Во всяком случае, «Скучная история» для него находка. Вот где Чехов! «Творчество из ничего», трудно придумать что-нибудь более странное… — …чтобы не сказать больше.

У Г. В. Адамовича («Одиночество и свобода» — блестяще написанная книга) сложилось впечатление, что по Шестову «Чехов — писатель твердый, беспощадный, и этот образ Чехова совпадал с представлением, сложившимся в памяти Бунина». «Жестокий талант — знаменитое определение, данное Михайловским Достоевскому…» «По пересказу и комментариям Бунина к статье Шестова могло показаться, что и у Чехова были черты подлинной жестокости».

Вот до чего дошло. Чехов — чуть ли не «жестокий талант». (Михайловскому-то настоящий Достоевский был совсем непонятен, чужд, как и Тургеневу. Это «знаменитое» определение таланта Достоевского пора бы давно выбросить. «Жестокость» Чехова вызывает просто улыбку.)

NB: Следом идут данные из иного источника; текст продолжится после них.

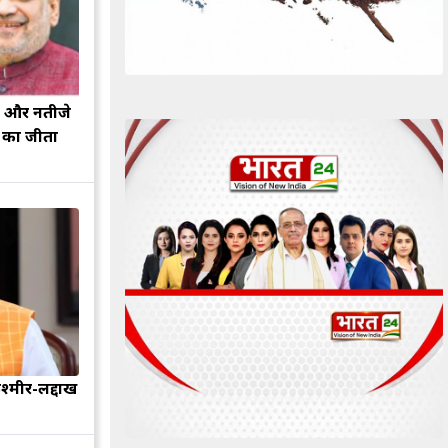
झ और नतीजे
ह का जीता
श्मीर-लद्दाख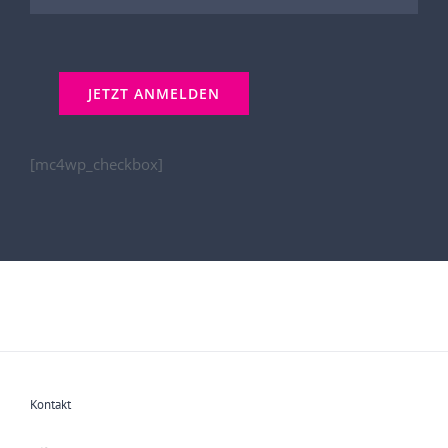
[mc4wp_checkbox]
Kontakt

Адамович, правда, смягчает. «Читающий Чехова без предубеждения согласится, что сочувствия и снисхождения к человеку у него больше, нежели у какого-либо другого русского писателя». Все же выходит, что Чехов был вроде нигилиста, ни на что опереться не мог, в жизни видел одну пустоту. («Не скрывая… пустоты жизни».) И Адамович считает, что характеристика Шестова верна — только понимать ее надо по-особенному. (Почему Г. В. Адамович, во многом сам близкий внутреннему «звуку» Чехова, настоящему звуку, а не предвзято ему навязанному, почему он подпал здесь под владычество Шестова, приправленного Буниным, — непонятно.)

* * *

Что Чехов не был похож на Карамзина, не плакал при виде Эльбы, «Бедной Лизы» никогда бы не написал, что на Короленку тоже никак не походил, что он был мужествен и сдержан, замкнут, в обращении иногда холодноват, это несомненно. Но кто действительно знает писание Чехова, для того так же несомненно, что Чехов пережил и преодолел полосу «Скучной истории» и некоторых мелких рассказов того времени. Думаю, поездка на Сахалин особенно пробудила его. Бедствия людей, каторга, жестокости ее произвели действие благодатное. Никогда не было в нем жестокости — это неверно, это предвзятость. Всегда видел он горечь и печаль жизни, зло, которое часто в ней торжествует, — только это вовсе не есть в нем какое-то «разрушение» бытия, отрава ядом, это — просто глаз, видящий верно. А в сердце и противоядие. Это противоядие — мало осознанное «доктором Чеховым» христианское чувство, Молодому Чехову нравился Дарвин. Зрелому Чехову — епископ Михаил Таврический, с которого и написан в главных чертах «Архиерей». (С еп. Михаилом Чехов был знаком лично. Это был замечательный облик. «Ум глубокий, светлый, мысль очень ясная; благочестие его лучше всего видно в его книге „Над Евангелием“» — из письма ко мне проф. архимандрита Киприана.) Вот к кому и вот куда влекло Чехова-поэта и не осознавшего себя христианина в зрелую его полосу. Впрочем, влекло и ранее. «Святою ночью», «Студент» — что же, это «творчество из ничего»?